Focus on what to add this holiday season

  1. Don’t skip breakfast: Too often we think we can make up for indulgences the night before by skipping breakfast. Skipping breakfast sets you up for what is called ‘compensatory eating’. This could contribute to you eating more later in the day and increasing cravings for more sweets and treats by early afternoon.
  2. Make breakfast really count: During the holidays, there are many times of day when you have less say over what is served, making it harder to find options that include produce. Start your day off with a nutrient-rich breakfast that is fiber-rich, balanced with protein and healthy fats, and lots of produce; get fruits and vegetables in early since you probably won’t get enough later in the day; have a breakfast blend made with kefir or Greek yogurt + flax + frozen berries, peaches, and cherries + fresh baby kale and/or spinach, and mint leaves.
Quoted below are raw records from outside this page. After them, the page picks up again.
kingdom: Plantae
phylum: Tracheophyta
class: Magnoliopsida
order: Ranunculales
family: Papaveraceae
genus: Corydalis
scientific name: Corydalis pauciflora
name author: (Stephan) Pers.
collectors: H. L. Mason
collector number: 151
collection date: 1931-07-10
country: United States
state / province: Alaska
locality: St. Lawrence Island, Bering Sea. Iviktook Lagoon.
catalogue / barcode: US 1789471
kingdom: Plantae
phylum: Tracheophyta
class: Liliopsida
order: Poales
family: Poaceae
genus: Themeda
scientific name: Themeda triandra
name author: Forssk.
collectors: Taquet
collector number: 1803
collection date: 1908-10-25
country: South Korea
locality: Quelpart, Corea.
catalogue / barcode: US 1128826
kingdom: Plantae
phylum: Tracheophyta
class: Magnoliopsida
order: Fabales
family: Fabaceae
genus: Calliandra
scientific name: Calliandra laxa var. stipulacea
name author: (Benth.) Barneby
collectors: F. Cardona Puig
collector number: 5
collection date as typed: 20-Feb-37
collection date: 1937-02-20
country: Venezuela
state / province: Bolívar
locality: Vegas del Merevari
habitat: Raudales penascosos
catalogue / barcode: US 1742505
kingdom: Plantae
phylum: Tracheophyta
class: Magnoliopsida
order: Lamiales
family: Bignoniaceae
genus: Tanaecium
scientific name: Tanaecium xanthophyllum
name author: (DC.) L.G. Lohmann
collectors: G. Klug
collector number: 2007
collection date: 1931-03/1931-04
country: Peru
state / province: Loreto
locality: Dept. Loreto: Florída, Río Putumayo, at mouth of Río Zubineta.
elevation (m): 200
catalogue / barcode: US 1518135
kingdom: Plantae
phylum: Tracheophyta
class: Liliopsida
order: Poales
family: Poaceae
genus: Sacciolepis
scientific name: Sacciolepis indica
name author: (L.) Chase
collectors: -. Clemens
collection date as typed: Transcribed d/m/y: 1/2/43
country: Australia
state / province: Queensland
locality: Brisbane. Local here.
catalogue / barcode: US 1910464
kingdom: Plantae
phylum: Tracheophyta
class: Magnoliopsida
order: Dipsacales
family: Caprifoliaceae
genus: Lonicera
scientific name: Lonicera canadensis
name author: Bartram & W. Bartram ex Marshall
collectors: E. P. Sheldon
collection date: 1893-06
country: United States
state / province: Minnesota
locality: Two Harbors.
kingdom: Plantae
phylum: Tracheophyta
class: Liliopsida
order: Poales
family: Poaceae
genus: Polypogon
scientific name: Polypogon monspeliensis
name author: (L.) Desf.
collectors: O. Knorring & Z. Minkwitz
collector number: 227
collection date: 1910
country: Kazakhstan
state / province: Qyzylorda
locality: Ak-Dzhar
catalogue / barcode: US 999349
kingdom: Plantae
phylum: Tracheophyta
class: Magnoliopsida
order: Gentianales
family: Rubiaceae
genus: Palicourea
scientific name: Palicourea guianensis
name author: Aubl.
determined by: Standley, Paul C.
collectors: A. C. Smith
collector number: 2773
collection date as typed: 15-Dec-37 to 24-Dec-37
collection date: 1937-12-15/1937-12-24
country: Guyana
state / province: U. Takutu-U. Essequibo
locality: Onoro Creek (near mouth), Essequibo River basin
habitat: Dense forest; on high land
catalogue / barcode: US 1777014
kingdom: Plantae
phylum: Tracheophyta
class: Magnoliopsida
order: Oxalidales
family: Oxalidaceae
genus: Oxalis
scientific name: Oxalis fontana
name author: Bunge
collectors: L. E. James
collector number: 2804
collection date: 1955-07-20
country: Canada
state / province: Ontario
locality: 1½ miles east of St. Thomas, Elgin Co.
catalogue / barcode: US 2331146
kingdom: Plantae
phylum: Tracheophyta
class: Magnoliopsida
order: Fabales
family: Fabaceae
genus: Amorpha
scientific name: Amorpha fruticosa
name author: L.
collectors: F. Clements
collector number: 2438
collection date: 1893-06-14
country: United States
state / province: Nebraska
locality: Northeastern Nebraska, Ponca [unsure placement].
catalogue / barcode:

  3. Breathe and know that you can reset behaviors during the day: If you had cookies with your lunch, gently wait 3-4 hours before eating again to give your digestion time to work; you can save thousands of calories a day by not constantly grazing on dense holiday foods.
  4. When it's been a few hours and you are excited to eat again - eat this first: 1) one serving of fruit or vegetable, AND 2) one additional fiber source (flax crackers, hummus or other bean dip, etc.) PLUS a glass of water; fiber reduces the rate sugar is absorbed in our bodies – it won’t negate everything, but it will help you feel full faster and give you some strength to decline that third (or fourth) cookie; and by adding just one serving of produce each time you eat – you’ll automatically ensure a minimum of 4 servings; this becomes significant in helping support your immune system while the sugar is trying to suppress it; and I’ll whisper this part – this effort will help keep you regular (you know how important this is and how fast regularity leaves you as you eat more cheese and cookies!)
  5. Give yourself permission to enjoy your traditional family recipes on the actual day of the holiday: Remember Christmas is only 1 day long not 4; I don’t even talk with clients about balancing traditional favorites; you should eat stuffing the way your grandma made it – just make them with as high of quality ingredients as you can; it’s what and how much we eat the 360 non-holiday days each year that matter way more.
  6. Get up and MOVE: Just 20 minutes of light activity right after a meal, like walking or making snow angels, helps push blood sugar into working muscles bringing insulin levels down. This is the same insulin that makes you feel so sluggish after a heavy meal (it's not the turkey!); even though moving is the last thing you feel like doing, moving is the best thing you can do to help you feel like doing anything else for the rest of the day like playing games with grandkids, digging through old family pictures, and making new family memories - all of those things that the holidays are really about!

This year, focus on what to do rather than what not to do. Learning just a few key things to help you navigate each challenge will leave you empowered, confident, and energetic during this wonderful time of year. This year you can avoid those pesky Holiday Diet Blues progressing to New Year's Day Holiday Diet Regret!